Bank-bank besar mempermainkan penjualan kripto, pemasaran, dan karyawan teknik dengan cara yang ironis. JPMorgan Chase, BNY Mellon, Deutsche Bank, dan Bank of America adalah di antara pemain lama yang mencari bakat kripto. Ada lonjakan 40% dalam perekrutan talenta crypto pada paruh pertama tahun 2021, dibandingkan dengan periode yang sama tahun lalu, menurut LinkedIn. promo Memenuhi syarat untuk suguhan manis. Dapatkan bonus hingga $3,000. Tebus Sekarang!

Trust Project adalah konsorsium internasional organisasi berita yang membangun standar transparansi.

Lembaga keuangan lama sedang melakukan perekrutan besar-besaran untuk talenta crypto, meskipun ada pernyataan yang tidak menarik yang dibuat di media baru-baru ini tentang cryptocurrency.

Menurut laporan Bloomberg, beberapa raksasa perbankan Wall Street telah menambahkan 1.000 posisi pekerjaan crypto ke organisasi mereka sejak 2018. Dengan posting pekerjaan terkait crypto dan blockchain di AS naik 615% pada Agustus tahun ini saja.
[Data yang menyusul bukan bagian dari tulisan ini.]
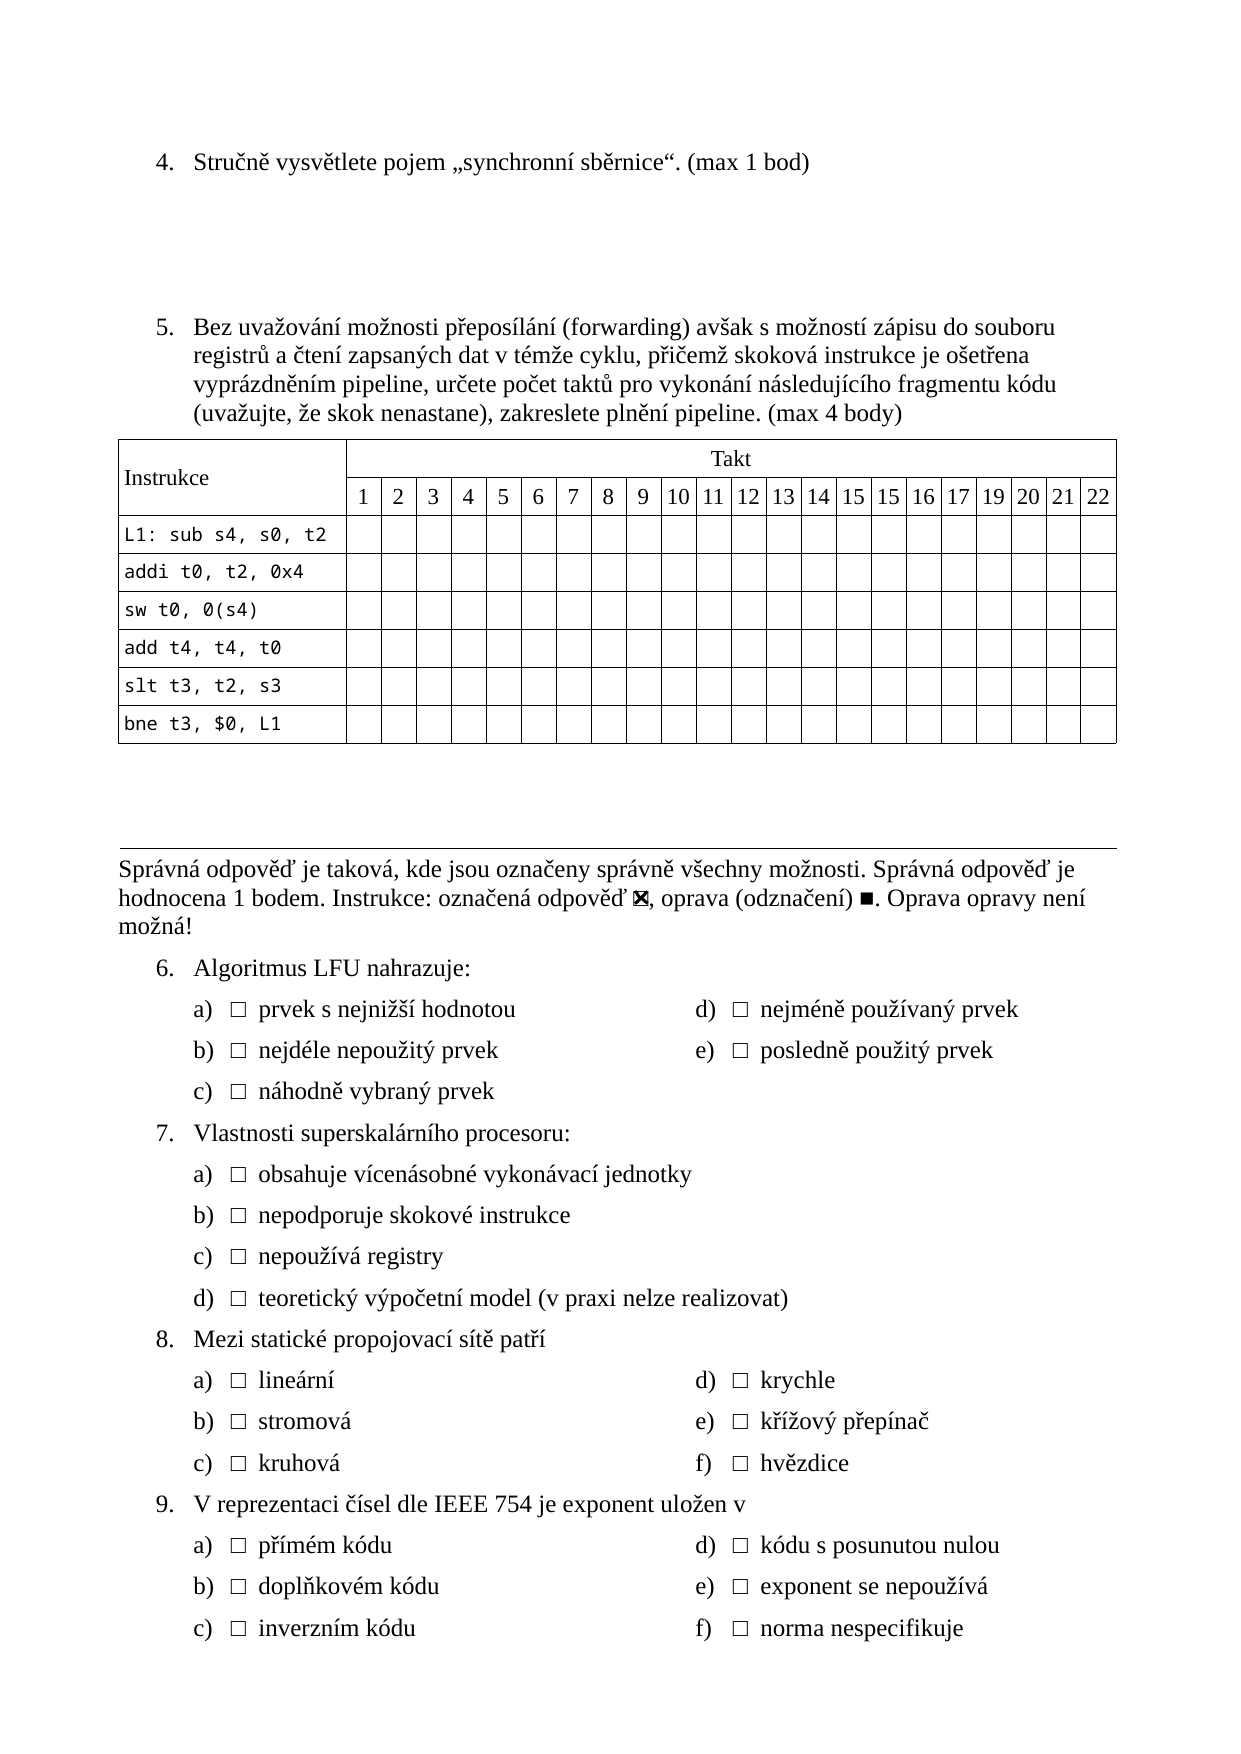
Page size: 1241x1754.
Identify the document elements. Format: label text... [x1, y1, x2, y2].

list □ exponent se nepoužívá [695, 1571, 1122, 1600]
table_cell [452, 592, 486, 629]
list □ prvek s nejnižší hodnotou [193, 994, 620, 1023]
table_cell 3 [417, 478, 451, 515]
table_cell [942, 668, 976, 705]
table_cell [347, 630, 381, 667]
table_cell 5 [487, 478, 521, 515]
table_cell [487, 668, 521, 705]
table_cell [907, 516, 941, 553]
table_cell addi t0, t2, 0x4 [119, 554, 346, 591]
table_cell [907, 668, 941, 705]
table_cell [1012, 516, 1046, 553]
table_cell [592, 630, 626, 667]
table_cell [452, 554, 486, 591]
list □ nejméně používaný prvek [695, 994, 1122, 1023]
table_cell [802, 592, 836, 629]
table_cell 8 [592, 478, 626, 515]
table_cell [557, 706, 591, 743]
table_cell [382, 706, 416, 743]
table_cell [347, 668, 381, 705]
table_cell [417, 592, 451, 629]
table_cell [802, 668, 836, 705]
table_cell sw t0, 0(s4) [119, 592, 346, 629]
table_cell [837, 668, 871, 705]
list □ stromová [193, 1406, 620, 1435]
table_cell [697, 554, 731, 591]
list □ doplňkovém kódu [193, 1571, 620, 1600]
table_cell [907, 554, 941, 591]
list □ krychle [695, 1365, 1122, 1394]
table_cell 21 [1047, 478, 1080, 515]
table_cell [1081, 554, 1116, 591]
table_cell [942, 516, 976, 553]
list Mezi statické propojovací sítě patří [156, 1324, 1122, 1353]
table_cell [977, 630, 1011, 667]
table_cell 4 [452, 478, 486, 515]
table_cell [557, 630, 591, 667]
table_cell [1081, 668, 1116, 705]
table_cell [382, 554, 416, 591]
table_cell 11 [697, 478, 731, 515]
table_cell [522, 592, 556, 629]
table_cell [837, 630, 871, 667]
list □ norma nespecifikuje [695, 1613, 1122, 1641]
table_cell [732, 554, 766, 591]
table_cell [382, 592, 416, 629]
table_cell [907, 630, 941, 667]
table_cell 12 [732, 478, 766, 515]
table_cell [417, 516, 451, 553]
table_cell 10 [662, 478, 696, 515]
table_cell [837, 592, 871, 629]
table_cell [1012, 554, 1046, 591]
list □ posledně použitý prvek [695, 1035, 1122, 1064]
table_cell [662, 668, 696, 705]
table_cell [767, 668, 801, 705]
list □ křížový přepínač [695, 1406, 1122, 1435]
table_cell [942, 592, 976, 629]
table_cell [1012, 668, 1046, 705]
list □ nejdéle nepoužitý prvek [193, 1035, 620, 1064]
table_cell 16 [907, 478, 941, 515]
list Algoritmus LFU nahrazuje: [156, 953, 1122, 981]
table_cell 13 [767, 478, 801, 515]
text Správná odpověď je taková, kde jsou označeny správně všechny možnosti. Správná odpověď je hodnocena 1 bodem. Instrukce: označená odpověď □, oprava (odznačení) ■. Oprava opravy není možná! [118, 854, 1122, 940]
table_cell [662, 706, 696, 743]
table_cell [1081, 516, 1116, 553]
table_cell [1012, 592, 1046, 629]
table_cell L1: sub s4, s0, t2 [119, 516, 346, 553]
table_cell [487, 592, 521, 629]
table_cell [767, 706, 801, 743]
table_cell [592, 592, 626, 629]
table_cell slt t3, t2, s3 [119, 668, 346, 705]
table_cell [732, 706, 766, 743]
table_cell [802, 554, 836, 591]
table_cell 7 [557, 478, 591, 515]
table_cell [1081, 630, 1116, 667]
table_cell [382, 516, 416, 553]
table_cell [452, 668, 486, 705]
table_cell [837, 554, 871, 591]
table_cell [592, 516, 626, 553]
table_cell 6 [522, 478, 556, 515]
table_header Takt [347, 440, 1116, 477]
table_cell [627, 592, 661, 629]
table_cell [872, 516, 906, 553]
table_cell [907, 592, 941, 629]
list □ obsahuje vícenásobné vykonávací jednotky [193, 1159, 1122, 1188]
table_cell [417, 668, 451, 705]
list V reprezentaci čísel dle IEEE 754 je exponent uložen v [156, 1489, 1122, 1518]
table_cell [487, 554, 521, 591]
table_cell 22 [1081, 478, 1116, 515]
table_cell [662, 554, 696, 591]
table_cell [732, 516, 766, 553]
table_cell [732, 668, 766, 705]
list Bez uvažování možnosti přeposílání (forwarding) avšak s možností zápisu do souboru registrů a čtení zapsaných dat v témže cyklu, přičemž skoková instrukce je ošetřena vyprázdněním pipeline, určete počet taktů pro vykonání následujícího fragmentu kódu (uvažujte, že skok nenastane), zakreslete plnění pipeline. (max 4 body) [156, 312, 1122, 427]
list □ kruhová [193, 1448, 620, 1476]
table_cell [627, 554, 661, 591]
table_cell [487, 516, 521, 553]
table_cell [872, 592, 906, 629]
list □ nepodporuje skokové instrukce [193, 1200, 1122, 1229]
list □ nepoužívá registry [193, 1241, 1122, 1270]
table_cell [452, 630, 486, 667]
table_cell [697, 516, 731, 553]
table_cell [417, 554, 451, 591]
table_cell [837, 706, 871, 743]
table_cell [662, 592, 696, 629]
table_cell [942, 706, 976, 743]
table_cell [1047, 706, 1080, 743]
table_cell [942, 630, 976, 667]
table_cell [522, 668, 556, 705]
table_cell 17 [942, 478, 976, 515]
table_cell [1047, 554, 1080, 591]
list Vlastnosti superskalárního procesoru: [156, 1118, 1122, 1146]
table_cell 19 [977, 478, 1011, 515]
table_cell [942, 554, 976, 591]
table_cell [767, 554, 801, 591]
table_cell [592, 668, 626, 705]
list □ náhodně vybraný prvek [193, 1076, 620, 1105]
table_cell [522, 516, 556, 553]
table_cell [977, 706, 1011, 743]
table_cell [662, 630, 696, 667]
table_cell 1 [347, 478, 381, 515]
table_cell [627, 516, 661, 553]
table_cell [627, 668, 661, 705]
table_cell [1081, 706, 1116, 743]
table_cell [697, 668, 731, 705]
table_cell [837, 516, 871, 553]
table_cell [557, 554, 591, 591]
table_cell [522, 630, 556, 667]
table_cell [382, 630, 416, 667]
table_cell [732, 630, 766, 667]
table_cell [977, 668, 1011, 705]
table_cell [767, 630, 801, 667]
list □ inverzním kódu [193, 1613, 620, 1641]
table_cell add t4, t4, t0 [119, 630, 346, 667]
table_cell [627, 630, 661, 667]
table_cell [417, 630, 451, 667]
list □ teoretický výpočetní model (v praxi nelze realizovat) [193, 1283, 1122, 1311]
table_cell [1012, 706, 1046, 743]
table_cell [802, 706, 836, 743]
table_cell 15 [837, 478, 871, 515]
table_cell [347, 592, 381, 629]
table_cell [1081, 592, 1116, 629]
table_cell [872, 630, 906, 667]
table_cell [347, 554, 381, 591]
table_cell [872, 554, 906, 591]
table_cell [662, 516, 696, 553]
table_cell [802, 630, 836, 667]
table_cell [977, 592, 1011, 629]
table_cell [732, 592, 766, 629]
table_cell [977, 516, 1011, 553]
table_cell [1047, 516, 1080, 553]
table_cell [627, 706, 661, 743]
table_cell 9 [627, 478, 661, 515]
table_cell [767, 592, 801, 629]
list □ kódu s posunutou nulou [695, 1530, 1122, 1559]
table_cell bne t3, $0, L1 [119, 706, 346, 743]
list □ lineární [193, 1365, 620, 1394]
table_cell 15 [872, 478, 906, 515]
table_cell [1047, 668, 1080, 705]
table_cell [767, 516, 801, 553]
table_cell [347, 706, 381, 743]
table_cell [557, 668, 591, 705]
table_cell [557, 592, 591, 629]
table_cell 20 [1012, 478, 1046, 515]
table_cell [907, 706, 941, 743]
table_cell [487, 706, 521, 743]
table_cell [872, 706, 906, 743]
table_cell [802, 516, 836, 553]
table_cell [452, 516, 486, 553]
table_cell 14 [802, 478, 836, 515]
table_cell [697, 706, 731, 743]
list Stručně vysvětlete pojem „synchronní sběrnice“. (max 1 bod) [156, 147, 1122, 176]
table_cell [872, 668, 906, 705]
list □ hvězdice [695, 1448, 1122, 1476]
table_cell [592, 706, 626, 743]
table_cell [452, 706, 486, 743]
table_cell [697, 592, 731, 629]
list □ přímém kódu [193, 1530, 620, 1559]
table_cell [977, 554, 1011, 591]
table_cell [1047, 592, 1080, 629]
table_cell [1012, 630, 1046, 667]
table_cell [1047, 630, 1080, 667]
table_cell 2 [382, 478, 416, 515]
table_header Instrukce [119, 440, 346, 515]
table_cell [522, 554, 556, 591]
table_cell [347, 516, 381, 553]
table_cell [417, 706, 451, 743]
table_cell [522, 706, 556, 743]
table_cell [697, 630, 731, 667]
table_cell [557, 516, 591, 553]
table_cell [382, 668, 416, 705]
table_cell [592, 554, 626, 591]
table_cell [487, 630, 521, 667]
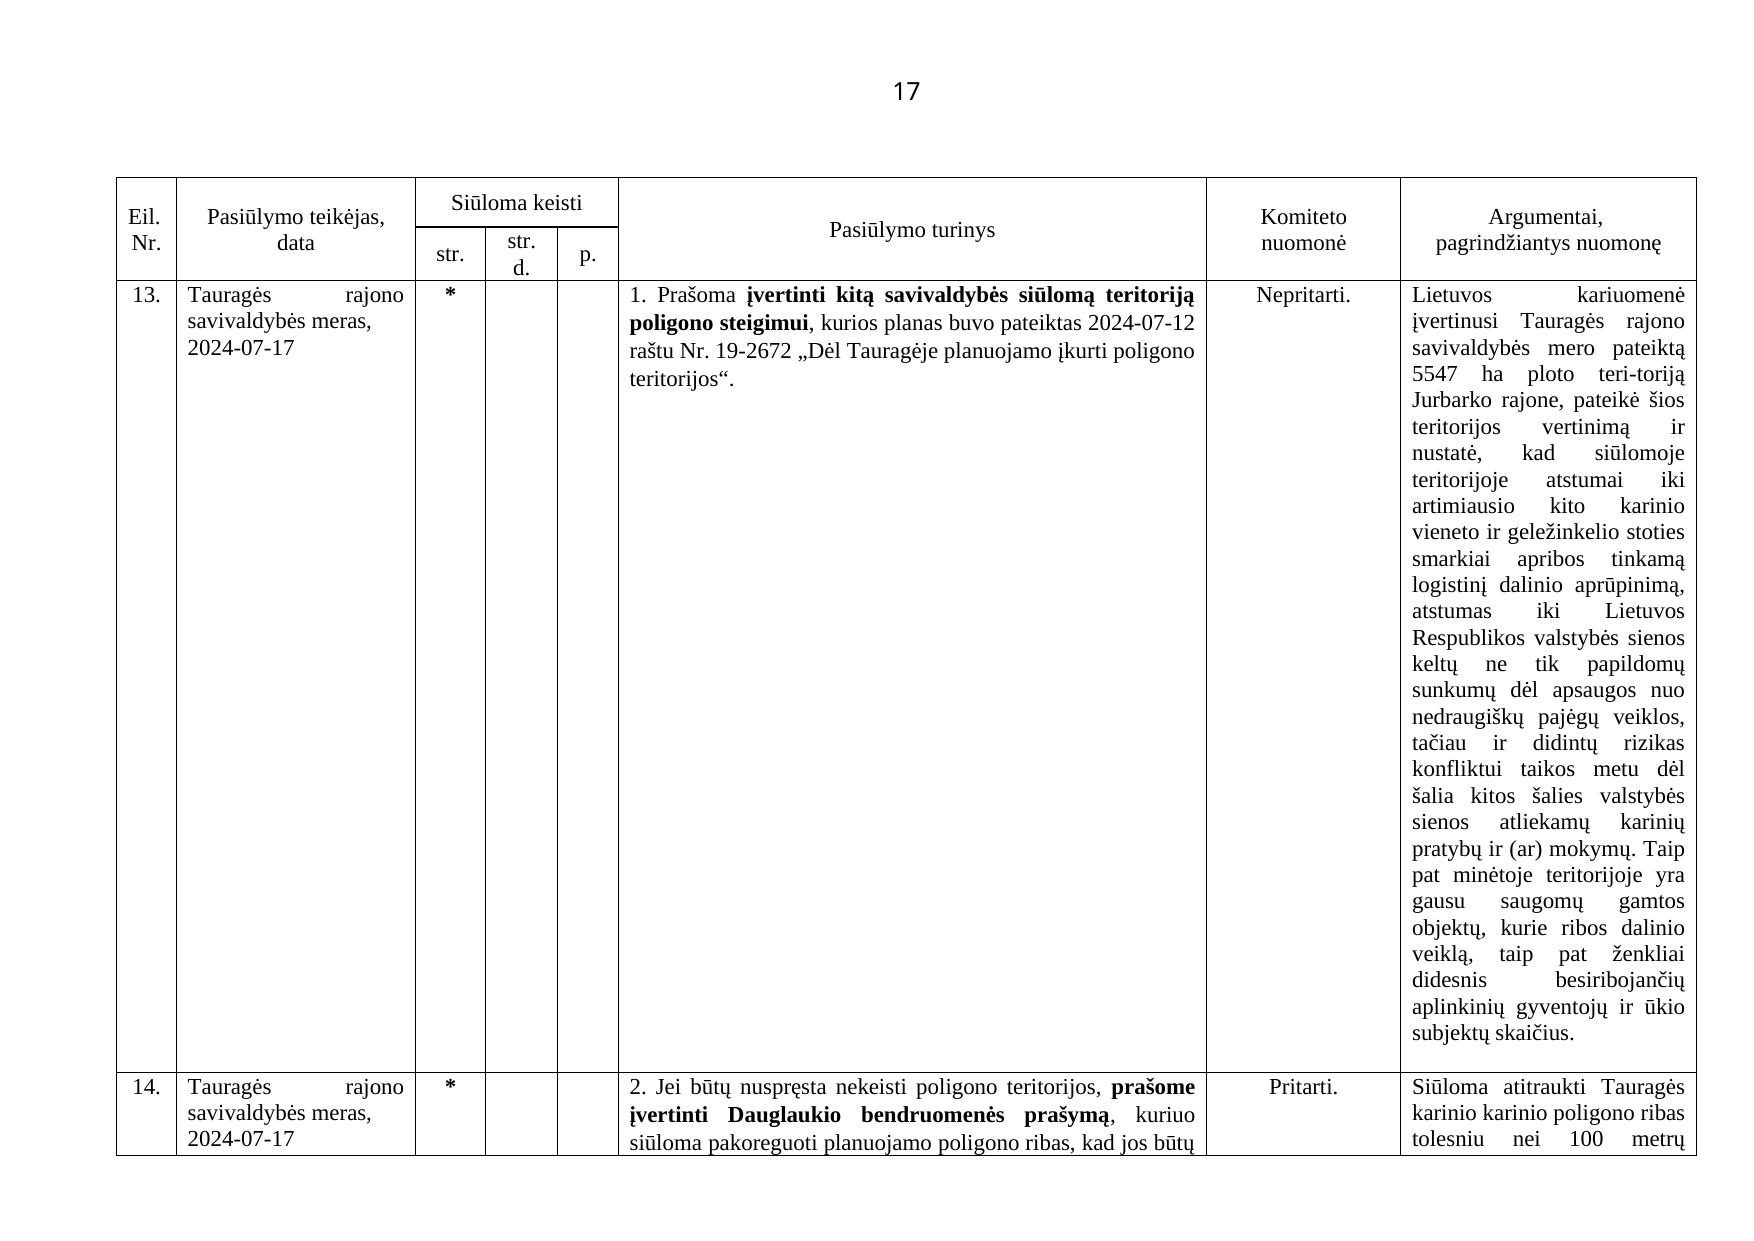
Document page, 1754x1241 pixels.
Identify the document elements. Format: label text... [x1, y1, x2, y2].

table_cell * [416, 1073, 485, 1155]
table_header Komiteto nuomonė [1207, 178, 1400, 280]
table_cell Tauragės rajono savivaldybės meras, 2024-07-17 [177, 1073, 415, 1155]
table_cell [558, 1073, 618, 1155]
table_cell [558, 281, 618, 1072]
table_header Siūloma keisti [416, 178, 618, 226]
table_cell str. d. [486, 228, 557, 280]
table_cell p. [558, 228, 618, 280]
table_header Eil. Nr. [117, 178, 176, 280]
table_header Pasiūlymo turinys [619, 178, 1206, 280]
table_cell 13. [117, 281, 176, 1072]
table_cell Lietuvos kariuomenė įvertinusi Tauragės rajono savivaldybės mero pateiktą 5547 ha ploto teri-toriją Jurbarko rajone, pateikė šios teritorijos vertinimą ir nustatė, kad siūlomoje teritorijoje atstumai iki artimiausio kito karinio vieneto ir geležinkelio stoties smarkiai apribos tinkamą logistinį dalinio aprūpinimą, atstumas iki Lietuvos Respublikos valstybės sienos keltų ne tik papildomų sunkumų dėl apsaugos nuo nedraugiškų pajėgų veiklos, tačiau ir didintų rizikas konfliktui taikos metu dėl šalia kitos šalies valstybės sienos atliekamų karinių pratybų ir (ar) mokymų. Taip pat minėtoje teritorijoje yra gausu saugomų gamtos objektų, kurie ribos dalinio veiklą, taip pat ženkliai didesnis besiribojančių aplinkinių gyventojų ir ūkio subjektų skaičius. [1401, 281, 1696, 1072]
table_header Pasiūlymo teikėjas, data [177, 178, 415, 280]
table_cell [486, 1073, 557, 1155]
table_cell 1. Prašoma įvertinti kitą savivaldybės siūlomą teritoriją poligono steigimui, kurios planas buvo pateiktas 2024-07-12 raštu Nr. 19-2672 „Dėl Tauragėje planuojamo įkurti poligono teritorijos“. [619, 281, 1206, 1072]
table_header Argumentai, pagrindžiantys nuomonę [1401, 178, 1696, 280]
table_cell 2. Jei būtų nuspręsta nekeisti poligono teritorijos, prašome įvertinti Dauglaukio bendruomenės prašymą, kuriuo siūloma pakoreguoti planuojamo poligono ribas, kad jos būtų [619, 1073, 1206, 1155]
table_cell Nepritarti. [1207, 281, 1400, 1072]
table_cell [486, 281, 557, 1072]
table_cell str. [416, 228, 485, 280]
table_cell Siūloma atitraukti Tauragės karinio karinio poligono ribas tolesniu nei 100 metrų [1401, 1073, 1696, 1155]
table_cell * [416, 281, 485, 1072]
table_cell Pritarti. [1207, 1073, 1400, 1155]
table_cell 14. [117, 1073, 176, 1155]
table_cell Tauragės rajono savivaldybės meras, 2024-07-17 [177, 281, 415, 1072]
Goldman Sachs telah merekrut 82 profesional kripto, Wells Fargo 74, dan JPMorgan Chase merekrut 63. Kenaikan gaji 20-30% dibandingkan peran yang lebih tradisional dalam pemasaran, penjualan, dan pengembangan perangkat lunak ditawarkan untuk mendorong bakat terbaik. Peran senior dapat melihat keuntungan 50% dibandingkan peran tradisional yang serupa. Menurut Financial Times, yang mewawancarai seorang perekrut yang berbasis di London, bahkan penggemar cryptocurrency bisa mendapatkan pekerjaan di industri ini, dan $137K hingga $273K setahun adalah norma untuk pekerjaan non-programmer, sementara programmer blockchain dapat dibayar hingga $337K per tahun.

CEO JPMorgan menyebut bitcoin “tidak berharga” pada bulan Oktober, dan penipuan pada tahun 2017. Kemudian, dia mengatakan akan mengikuti kliennya, terlepas dari pendapatnya sendiri.

Ironi bank mencoba menarik “bankless”

Ada ironi di bank yang mencoba menarik talenta crypto terbaik. Mereka beroperasi dalam kerangka peraturan ketat yang biasanya ingin dihindari oleh penggemar kripto, karena salah satu prinsip inti cryptocurrency adalah desentralisasi, di mana kekuasaan tidak dipegang oleh satu perantara, dan di mana kontrol dipertahankan atas uangnya sendiri. Menurut Elsie Brown-Russell dari Grayscale Investments, crypto juga memberi seseorang kesempatan untuk memiliki saham dalam sesuatu.

Dengan membalik persamaan, bank ingin memasukkan penawaran crypto ke dalam kerangka kerja yang sudah ada, agar tidak kehilangan klien. Tidak diragukan lagi, penerimaan global dan meningkatnya minat klien perlahan-lahan mengurangi penolakan yang awalnya ditawarkan bank.

Menurut Alkesh Shah, yang menjalankan tim peneliti crypto Bank of America, mereka mencari peneliti baru. JPMorgan dan Goldman Sachs telah mulai menawarkan perdagangan crypto-futures, dan Mastercard dan Visa bermitra dengan perusahaan crypto untuk menawarkan hadiah crypto yang tidak sensitif terhadap vendor untuk pembelian.
Kerja sama pemerintah akan sangat penting bagi bank

Kerja sama pemerintah adalah kunci untuk membawa bank ke dalam kereta crypto. Misalnya, dalam tindakan keras China baru-baru ini, bank adalah korban pertama dari larangan transaksi, sebelum larangan itu meluas ke semua transaksi kripto. Sudah menjadi jelas bahwa AS tidak bermaksud untuk melarang cryptocurrency secara langsung, tetapi mengaturnya. Menurut ketua SEC Gary Gensler, regulasi akan membawa stabilitas ke industri cryptocurrency.